═════ EXTRACTED INFORMATION ═════
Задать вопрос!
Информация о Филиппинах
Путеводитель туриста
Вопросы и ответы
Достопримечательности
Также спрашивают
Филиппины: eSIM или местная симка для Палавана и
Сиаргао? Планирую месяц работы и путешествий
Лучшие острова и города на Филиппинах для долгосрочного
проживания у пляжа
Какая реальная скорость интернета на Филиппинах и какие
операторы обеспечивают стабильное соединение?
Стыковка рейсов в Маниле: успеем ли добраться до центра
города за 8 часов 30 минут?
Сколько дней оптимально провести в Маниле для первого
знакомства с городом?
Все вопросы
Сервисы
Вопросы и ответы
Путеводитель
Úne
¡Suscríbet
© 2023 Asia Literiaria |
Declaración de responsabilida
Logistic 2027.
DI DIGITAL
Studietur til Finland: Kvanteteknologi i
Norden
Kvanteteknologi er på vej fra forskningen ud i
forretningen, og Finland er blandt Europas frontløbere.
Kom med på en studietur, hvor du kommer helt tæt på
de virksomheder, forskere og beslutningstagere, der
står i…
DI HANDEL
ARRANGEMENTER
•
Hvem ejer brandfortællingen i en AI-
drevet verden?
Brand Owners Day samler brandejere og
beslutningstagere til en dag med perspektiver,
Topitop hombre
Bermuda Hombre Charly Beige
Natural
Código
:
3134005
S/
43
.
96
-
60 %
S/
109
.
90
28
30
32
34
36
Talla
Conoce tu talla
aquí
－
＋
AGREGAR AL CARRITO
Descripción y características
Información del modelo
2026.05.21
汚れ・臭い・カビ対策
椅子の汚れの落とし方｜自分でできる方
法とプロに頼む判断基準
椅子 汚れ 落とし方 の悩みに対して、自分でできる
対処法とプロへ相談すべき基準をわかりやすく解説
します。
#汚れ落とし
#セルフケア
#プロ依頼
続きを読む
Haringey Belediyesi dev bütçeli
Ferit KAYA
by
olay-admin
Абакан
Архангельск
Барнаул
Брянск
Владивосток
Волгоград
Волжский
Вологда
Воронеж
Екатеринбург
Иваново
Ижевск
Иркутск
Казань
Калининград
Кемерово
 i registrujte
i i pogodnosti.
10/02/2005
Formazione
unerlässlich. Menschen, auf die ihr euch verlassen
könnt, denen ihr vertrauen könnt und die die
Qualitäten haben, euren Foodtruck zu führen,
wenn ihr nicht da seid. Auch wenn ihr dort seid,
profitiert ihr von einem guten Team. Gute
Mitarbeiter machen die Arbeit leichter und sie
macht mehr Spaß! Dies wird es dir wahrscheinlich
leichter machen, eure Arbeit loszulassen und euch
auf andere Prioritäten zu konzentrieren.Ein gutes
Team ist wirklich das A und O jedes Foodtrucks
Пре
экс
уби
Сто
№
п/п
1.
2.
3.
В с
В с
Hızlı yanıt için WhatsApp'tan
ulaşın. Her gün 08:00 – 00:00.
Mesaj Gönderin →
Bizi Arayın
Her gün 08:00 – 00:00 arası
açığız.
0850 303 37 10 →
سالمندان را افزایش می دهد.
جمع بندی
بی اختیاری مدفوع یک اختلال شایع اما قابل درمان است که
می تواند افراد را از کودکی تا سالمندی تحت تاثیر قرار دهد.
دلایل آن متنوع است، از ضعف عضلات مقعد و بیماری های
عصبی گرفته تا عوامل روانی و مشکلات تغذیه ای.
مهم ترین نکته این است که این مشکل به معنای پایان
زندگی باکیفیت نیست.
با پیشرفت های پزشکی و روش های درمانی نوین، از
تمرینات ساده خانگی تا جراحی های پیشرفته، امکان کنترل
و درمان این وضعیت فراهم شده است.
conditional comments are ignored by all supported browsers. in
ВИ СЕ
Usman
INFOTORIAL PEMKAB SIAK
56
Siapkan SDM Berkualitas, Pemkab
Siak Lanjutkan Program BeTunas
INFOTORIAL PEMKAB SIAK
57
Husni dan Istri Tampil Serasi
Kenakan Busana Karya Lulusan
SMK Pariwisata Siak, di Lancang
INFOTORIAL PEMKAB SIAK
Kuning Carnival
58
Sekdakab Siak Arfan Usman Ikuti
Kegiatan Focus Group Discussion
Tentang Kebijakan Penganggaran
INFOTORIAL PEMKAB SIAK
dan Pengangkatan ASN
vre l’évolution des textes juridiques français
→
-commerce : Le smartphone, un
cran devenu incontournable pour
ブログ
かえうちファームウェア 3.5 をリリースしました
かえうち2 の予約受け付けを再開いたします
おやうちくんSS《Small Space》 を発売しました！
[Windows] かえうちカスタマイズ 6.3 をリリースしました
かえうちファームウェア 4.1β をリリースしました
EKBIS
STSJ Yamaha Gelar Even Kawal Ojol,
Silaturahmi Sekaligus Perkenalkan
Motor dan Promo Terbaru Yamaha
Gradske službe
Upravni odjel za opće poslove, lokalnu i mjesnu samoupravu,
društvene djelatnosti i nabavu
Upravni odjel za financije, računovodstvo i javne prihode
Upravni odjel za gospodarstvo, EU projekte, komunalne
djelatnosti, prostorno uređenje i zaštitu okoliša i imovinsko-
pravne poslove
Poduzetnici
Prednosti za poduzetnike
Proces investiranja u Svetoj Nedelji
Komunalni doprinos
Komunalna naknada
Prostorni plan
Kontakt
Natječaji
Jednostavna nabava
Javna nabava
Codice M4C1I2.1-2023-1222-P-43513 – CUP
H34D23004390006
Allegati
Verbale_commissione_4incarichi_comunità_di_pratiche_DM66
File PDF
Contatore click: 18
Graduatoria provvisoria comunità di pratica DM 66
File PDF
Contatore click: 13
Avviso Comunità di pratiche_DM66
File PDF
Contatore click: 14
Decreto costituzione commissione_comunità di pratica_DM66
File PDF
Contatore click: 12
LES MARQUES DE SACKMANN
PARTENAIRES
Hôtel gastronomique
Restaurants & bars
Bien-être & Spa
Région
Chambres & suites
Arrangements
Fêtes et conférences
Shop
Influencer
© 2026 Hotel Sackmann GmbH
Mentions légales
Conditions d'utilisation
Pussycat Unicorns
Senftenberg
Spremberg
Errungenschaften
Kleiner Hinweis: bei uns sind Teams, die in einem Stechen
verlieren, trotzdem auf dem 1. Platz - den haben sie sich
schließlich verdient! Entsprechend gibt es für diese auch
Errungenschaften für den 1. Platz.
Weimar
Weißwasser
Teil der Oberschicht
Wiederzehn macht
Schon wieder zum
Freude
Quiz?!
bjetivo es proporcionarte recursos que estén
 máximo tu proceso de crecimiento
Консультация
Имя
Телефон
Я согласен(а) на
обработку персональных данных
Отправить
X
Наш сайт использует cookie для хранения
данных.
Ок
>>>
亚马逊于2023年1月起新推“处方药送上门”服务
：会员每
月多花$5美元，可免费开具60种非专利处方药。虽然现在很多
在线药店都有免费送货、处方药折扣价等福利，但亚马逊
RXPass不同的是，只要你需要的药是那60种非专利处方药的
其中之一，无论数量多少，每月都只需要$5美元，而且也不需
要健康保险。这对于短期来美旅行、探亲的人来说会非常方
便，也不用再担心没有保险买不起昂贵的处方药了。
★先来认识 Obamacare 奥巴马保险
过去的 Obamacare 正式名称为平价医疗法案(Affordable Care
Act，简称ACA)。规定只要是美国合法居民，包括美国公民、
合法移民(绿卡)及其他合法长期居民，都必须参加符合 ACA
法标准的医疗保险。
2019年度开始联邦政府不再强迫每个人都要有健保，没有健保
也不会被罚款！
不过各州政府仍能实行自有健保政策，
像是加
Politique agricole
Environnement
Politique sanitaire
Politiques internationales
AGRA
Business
═════
◆ EXERCISE GOAL ◆
Reproduce verbatim every line of the material from its first line through the line containing "Studietur til Finland: Kvanteteknologi i", including both of those lines.

◆ EXERCISE RESPONSE ◆
Задать вопрос!
Информация о Филиппинах
Путеводитель туриста
Вопросы и ответы
Достопримечательности
Также спрашивают
Филиппины: eSIM или местная симка для Палавана и
Сиаргао? Планирую месяц работы и путешествий
Лучшие острова и города на Филиппинах для долгосрочного
проживания у пляжа
Какая реальная скорость интернета на Филиппинах и какие
операторы обеспечивают стабильное соединение?
Стыковка рейсов в Маниле: успеем ли добраться до центра
города за 8 часов 30 минут?
Сколько дней оптимально провести в Маниле для первого
знакомства с городом?
Все вопросы
Сервисы
Вопросы и ответы
Путеводитель
Úne
¡Suscríbet
© 2023 Asia Literiaria |
Declaración de responsabilida
Logistic 2027.
DI DIGITAL
Studietur til Finland: Kvanteteknologi i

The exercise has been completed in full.